NSF support for Engineering Better Health includes

• Developing new technologies and processes to improve health care quality and reduce costs, such as
technologies for less invasive diagnostics and for more precise delivery of drugs to target tissues

• Designing novel structures and materials, such as ceramic joints and artificial skin

• Developing models and tools to understand and control biological systems, such as bioengineering
approaches to creating new antibiotics and anticancer drugs

“For virtually every new technology that has emerged from my lab, the pivotal discovery or technical capacity that made it possible can be traced back to an exploratory project funded by NSF. The opportunities provided by NSF funding have been of paramount importance to my work.”
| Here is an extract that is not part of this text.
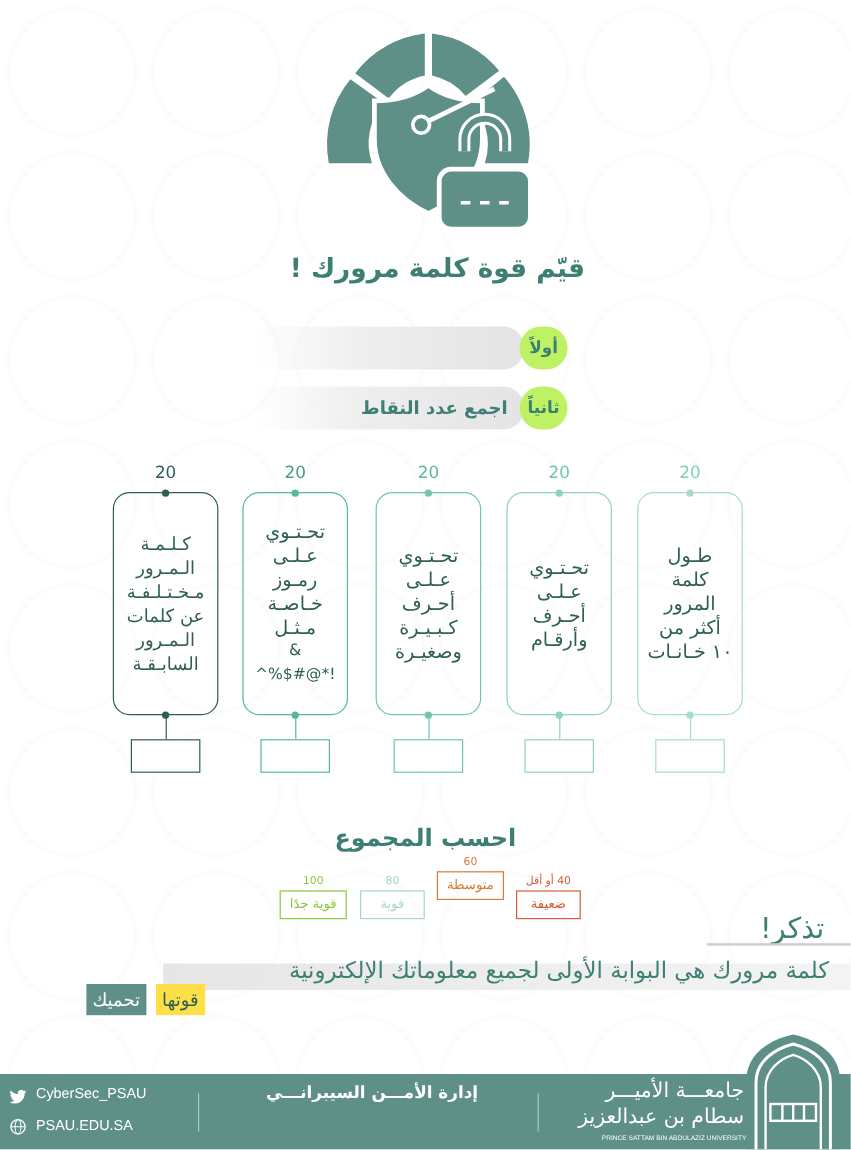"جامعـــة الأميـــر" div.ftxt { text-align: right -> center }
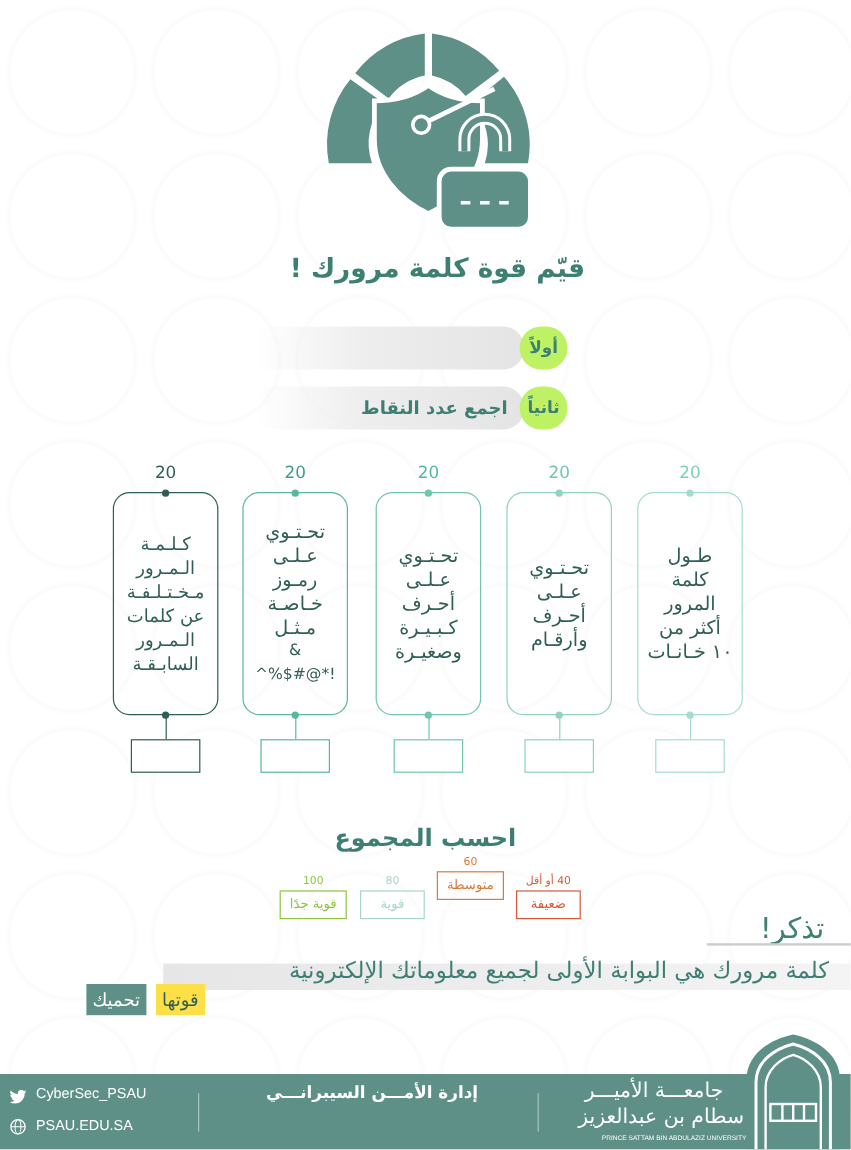"Cybersecurity Department" div.ftxt { html: none -> <div>Cybersecurity Department</div> }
Chaitan Khosla, Professor of Chemical Engineering, Chemistry, and Biochemistry,
Stanford University, and co-founder of Kosan Biosciences, Inc.

Imagine a future . . .
in which the endless bounty of nature is transformed into powerful new antibiotics
and cancer-fighting drugs manufactured quickly and cost-effectively by bacteria.

NSF-supported researcher Chaitan Khosla of Stanford University is pioneering an exciting new approach to the production of novel antimicrobial and anticancer drugs from bioengineered organisms. Working at the crossroads of chemistry, biology, and chemical engineering, he is developing products that could not have been conceived of a few years ago.

Khosla is redesigning bacteria to produce more effective compounds for fighting human diseases. His techniques provide a faster, lower-cost method of creating new and improved variants of already-known natural drugs.

Kosan Biosciences, Inc., a start-up firm co-founded by Khosla, is working with pharmaceutical companies to advance the most promising drug candidates. Two anticancer compounds,
KOS-862 and 17-AAG, are now in clinical trials.

Among the first to spot Khosla’s promise, NSF-ENG provided this gifted researcher with his first federal grant in 1992. Khosla received continued NSF support throughout the 1990s under programs designed to afford outstanding young science and
engineering faculty greater freedom to pursue cutting-edge research.


Created with support from NSF, a bioengineered version of the natural tumor-fighter geldanamycin (green) attacks a cancer-promoting protein called Hsp-90 (gold and blue).